** Opening Text provided block **
URL:    http://cgit.freedesktop.org/mesa/mesa/commit/?id=f030aaf2fb558219a43f286e2ea71c928e49b598
Author: Samuel Iglesias Gonsálvez <siglesias at igalia.com>
Date:   Tue Mar 7 10:29:53 2017 +0100

    i965/vec4: use vec4_builder to emit instructions in setup_imm_df()
    
    Signed-off-by: Samuel Iglesias Gonsálvez <siglesias at igalia.com>
    [ Francisco Jerez: Drop useless vec4_visitor dependencies.  Demote to
      static stand-alone function.  Don't write unused components in the
      result.  Use vec4_builder interface for register allocation. ]
    Reviewed-by: Francisco Jerez <currojerez at riseup.net>

URL:    http://cgit.freedesktop.org/mesa/mesa/commit/?id=a907c91e93cce88ee1929263c455fab541b8c4a3
Author: Juan A. Suarez Romero <jasuarez at igalia.com>
Date:   Fri Sep 23 15:57:39 2016 +0000

    i965/vec4: consider subregister offset in live variables
    
    Take into account offset values less than a full register (32 bytes)
** Closing Text provided block **
** Opening Dataset entries block **
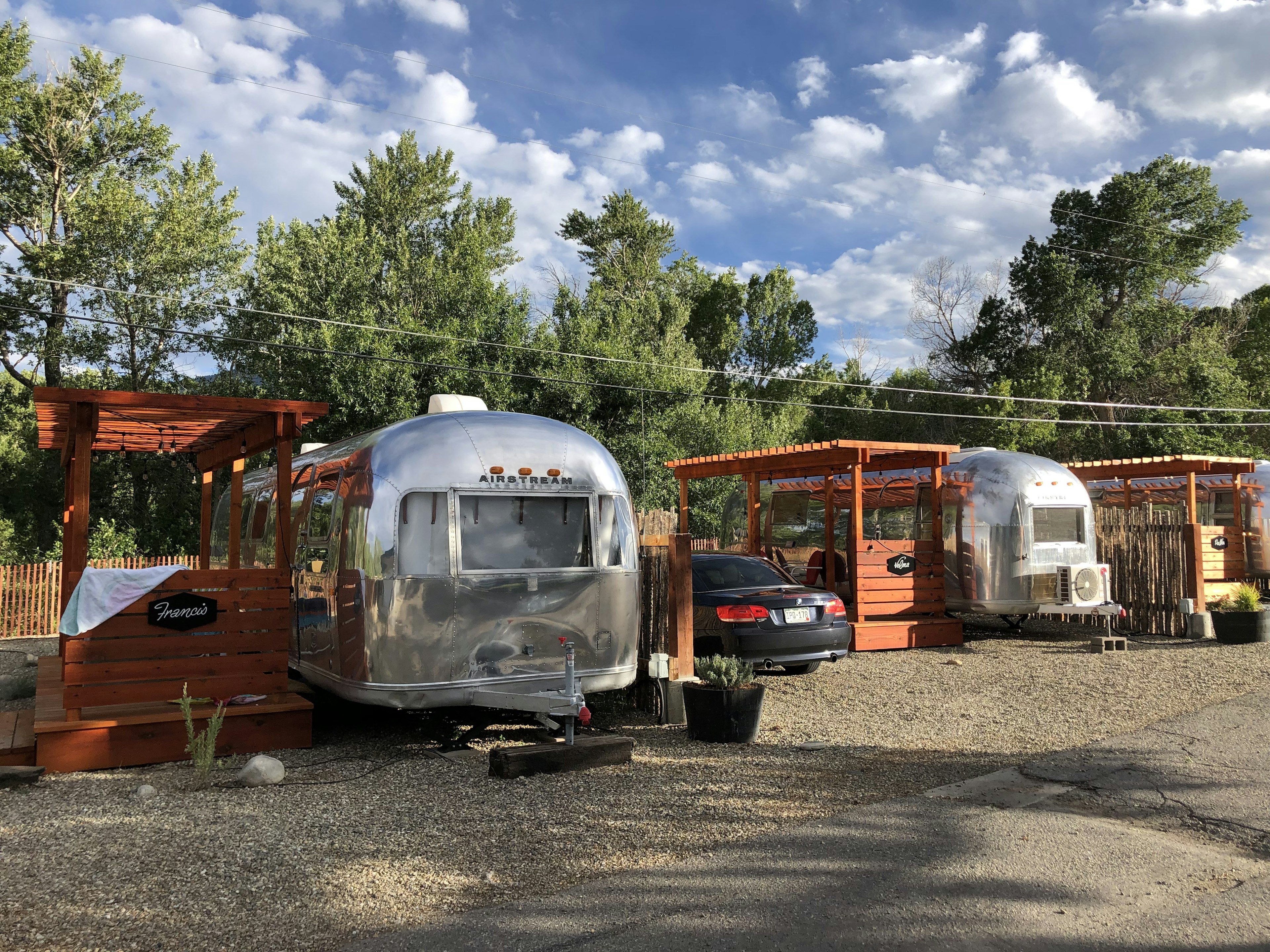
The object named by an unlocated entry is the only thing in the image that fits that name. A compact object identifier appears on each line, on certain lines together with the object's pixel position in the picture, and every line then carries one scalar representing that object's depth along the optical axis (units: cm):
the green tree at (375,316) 2408
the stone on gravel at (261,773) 659
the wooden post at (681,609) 893
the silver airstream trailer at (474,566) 727
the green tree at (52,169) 2522
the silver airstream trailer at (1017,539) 1431
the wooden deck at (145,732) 705
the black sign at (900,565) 1419
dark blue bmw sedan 1012
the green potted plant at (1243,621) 1395
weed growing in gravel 651
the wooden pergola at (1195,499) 1502
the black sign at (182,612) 754
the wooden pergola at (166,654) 719
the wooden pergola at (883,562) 1393
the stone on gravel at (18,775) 653
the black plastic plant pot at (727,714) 786
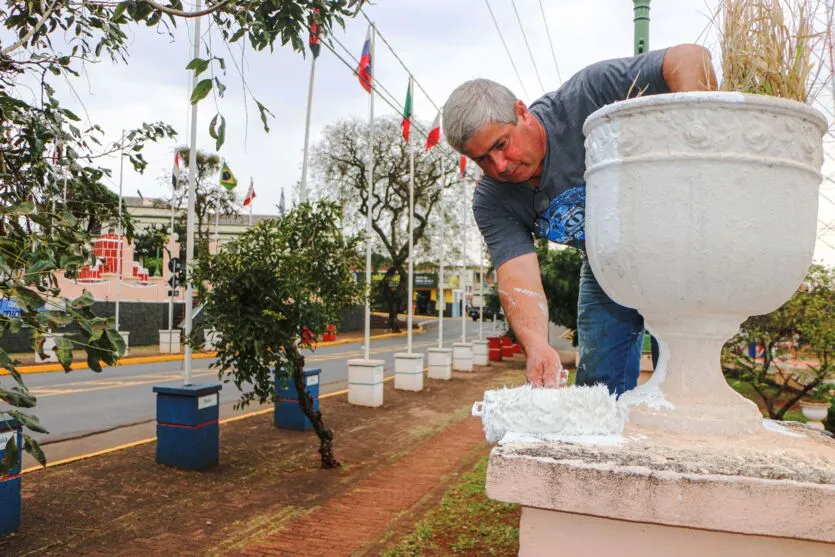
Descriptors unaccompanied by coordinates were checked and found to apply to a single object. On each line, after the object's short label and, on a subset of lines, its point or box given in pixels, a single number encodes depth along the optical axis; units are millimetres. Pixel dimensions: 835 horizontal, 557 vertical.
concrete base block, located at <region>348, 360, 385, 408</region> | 11359
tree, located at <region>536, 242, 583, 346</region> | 18469
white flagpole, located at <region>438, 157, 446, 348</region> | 16997
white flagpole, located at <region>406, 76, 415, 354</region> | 14316
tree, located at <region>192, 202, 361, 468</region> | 6633
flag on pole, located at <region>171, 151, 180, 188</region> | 19997
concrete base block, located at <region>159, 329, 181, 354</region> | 21766
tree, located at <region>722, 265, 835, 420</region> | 7961
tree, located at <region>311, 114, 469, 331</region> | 31125
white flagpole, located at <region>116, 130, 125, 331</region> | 17109
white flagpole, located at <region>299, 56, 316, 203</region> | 9370
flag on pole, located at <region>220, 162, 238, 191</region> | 20797
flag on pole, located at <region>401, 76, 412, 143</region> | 13695
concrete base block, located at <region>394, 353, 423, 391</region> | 13711
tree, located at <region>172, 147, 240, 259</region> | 29734
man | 1910
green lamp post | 5957
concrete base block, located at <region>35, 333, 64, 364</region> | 15617
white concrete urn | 1428
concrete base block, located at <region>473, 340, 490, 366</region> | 20406
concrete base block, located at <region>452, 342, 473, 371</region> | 18203
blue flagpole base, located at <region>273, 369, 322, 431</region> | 9070
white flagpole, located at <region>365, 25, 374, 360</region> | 11462
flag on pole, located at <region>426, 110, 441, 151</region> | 14938
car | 57494
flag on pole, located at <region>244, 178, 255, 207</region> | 26859
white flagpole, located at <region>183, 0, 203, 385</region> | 7162
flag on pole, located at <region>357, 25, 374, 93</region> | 11344
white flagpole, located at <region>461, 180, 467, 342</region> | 18847
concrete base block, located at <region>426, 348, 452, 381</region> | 16047
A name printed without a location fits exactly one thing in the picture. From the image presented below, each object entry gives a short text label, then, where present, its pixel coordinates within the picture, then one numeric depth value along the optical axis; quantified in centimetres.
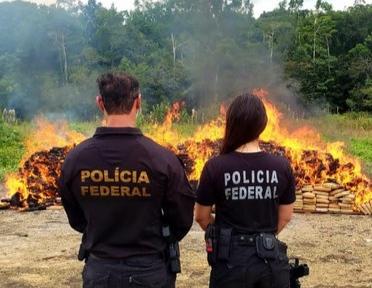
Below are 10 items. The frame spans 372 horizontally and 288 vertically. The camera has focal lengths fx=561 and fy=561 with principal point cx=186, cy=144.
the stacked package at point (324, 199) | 975
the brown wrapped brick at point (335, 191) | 982
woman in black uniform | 322
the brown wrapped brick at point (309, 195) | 977
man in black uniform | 297
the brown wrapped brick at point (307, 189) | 983
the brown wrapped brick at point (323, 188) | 980
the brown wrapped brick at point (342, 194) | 979
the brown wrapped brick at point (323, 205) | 980
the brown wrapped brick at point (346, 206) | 973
** Closing Dataset entries block **
▸ Try it:
Transcribe the commit log given before the entries in full, without any alteration.

▸ Result of the task:
URL:    http://cgit.freedesktop.org/mesa/mesa/commit/?id=f030aaf2fb558219a43f286e2ea71c928e49b598
Author: Samuel Iglesias Gonsálvez <siglesias at igalia.com>
Date:   Tue Mar 7 10:29:53 2017 +0100

    i965/vec4: use vec4_builder to emit instructions in setup_imm_df()
    
    Signed-off-by: Samuel Iglesias Gonsálvez <siglesias at igalia.com>
    [ Francisco Jerez: Drop useless vec4_visitor dependencies.  Demote to
      static stand-alone function.  Don't write unused components in the
      result.  Use vec4_builder interface for register allocation. ]
    Reviewed-by: Francisco Jerez <currojerez at riseup.net>

URL:    http://cgit.freedesktop.org/mesa/mesa/commit/?id=a907c91e93cce88ee1929263c455fab541b8c4a3
Author: Juan A. Suarez Romero <jasuarez at igalia.com>
Date:   Fri Sep 23 15:57:39 2016 +0000

    i965/vec4: consider subregister offset in live variables
    
    Take into account offset values less than a full register (32 bytes)